By Mutuma Mathiu
This post originally appeared in the Daily Nation and is republished here with permission.
Every disaster has its icon, the one powerful image, which immediately tells you what you are looking at, the one that lives with you for the rest of your life.
For me, the heart-rending enormity of the current regional famine was brought home by the pictures the Daily Nation published this week of a man and his wife, Muumino, who walked into a refugee centre in Mogadishu with their starving son, Mahmud.
They have come from Lower Shabelle in southern Somalia in search of food and shelter in the anarchic capital.
Mahmud shares a drip with two others, but he is too weak and soon dies. His mother closes his eyes with her thumbs, ties the legs together with a lesso.
She ties the face too, covering it with the practised hand of a woman who has covered many such little faces.
She and her husband walk out of the makeshift medical tent, carrying their dead son.
The husband is soon overcome, and it is left to the wife to carry their bundle to a tent, possibly their new home.
The last frame is of Muumino, alone with the bundle of her son, possibly with nowhere to bury him.
Her eyes are red and swollen with unshed tears, hopelessness and despair and the sheer sense of having come to the end of the road rising off her like a cloud.
There has been some debate as to whether the famine in Somalia is all that bad. One school of thought is that, yes, there is a famine, but aid agencies are exaggerating as a means to raising some money in these hard economic times in the West.
The Meteorological Department recently released weather statistics for the last 60 years, which showed that whereas there is a bad drought going on in this region, the claim that it is the worst in six decades can be contested.
To me all that is immaterial. The disaster that is Somalia speaks to me, as a father and as an African, through the tragedy of Mahmud and his poor parents.

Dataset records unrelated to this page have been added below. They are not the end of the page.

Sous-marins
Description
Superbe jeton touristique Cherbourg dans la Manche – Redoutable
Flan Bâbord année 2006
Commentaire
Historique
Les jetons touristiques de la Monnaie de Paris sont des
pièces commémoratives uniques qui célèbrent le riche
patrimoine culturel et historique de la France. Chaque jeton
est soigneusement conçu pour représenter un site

Theirs is a life of suffering beyond comprehension. They are tied in deadly and inescapable ropes of state collapse, war, tribalism, climate change, global religious politics and regional power games.
In many ways, theirs is the story of every African too, a story of poverty and of being the perpetual pawn, used by fate and man for their own purposes.
It will take the goodwill of other Africans to free the Somali from this jail of endless trauma.
We can’t, and we must not, let any more Somali children die. It is inhuman and not very smart diplomacy to sit idly and let more children perish without making an effort.
I know that Somalia — from the five-pointed star on its flag, each representing Somali populations in our so-called Northern Frontier District, Ethiopa’s Ogaden region, Djibouti and the former British and Italian Somalilands, the ever-present reminder of that country’s territorial ambitions against us — is a security problem for Kenya.
A section of Somali public opinion would like to cross the border and come slaughter us.
Every day, there are Al Shabaab agents in Kenya, recruiting Kenyans for their wars, raising money and planning how to burn our cities and kill our people.
It may well be that some day, our army will have to face those elements in open battle. But Somalia is a land of 10 million people, many of them like us, just trying to feed their families and raise their children in poverty.
They do not share the politics of Al Shabaab or the territorial restlessness of the intelligentsia.
These are the people we should make common cause with, even as we fight Al Shabaab.
Our message to them ought to be that we stand with them and we’ll do everything possible to get them help.
So what can we do? I think the government should relate with Somalia, not just in terms of hard power; this is a soft power moment.
It should be possible to ask Kenyans to give food and other help and for the government to facilitate its delivery.
One remarkable thing about the Somali is that the lack of a government has not killed business.
They have a thriving informal economy, including an export economy, selling livestock, skins, bananas and charcoal to the Gulf.
There are many Kenyan businesspeople and professionals who have profited from trading and selling their services to the Somali. This is their moment to give back. And ours to help.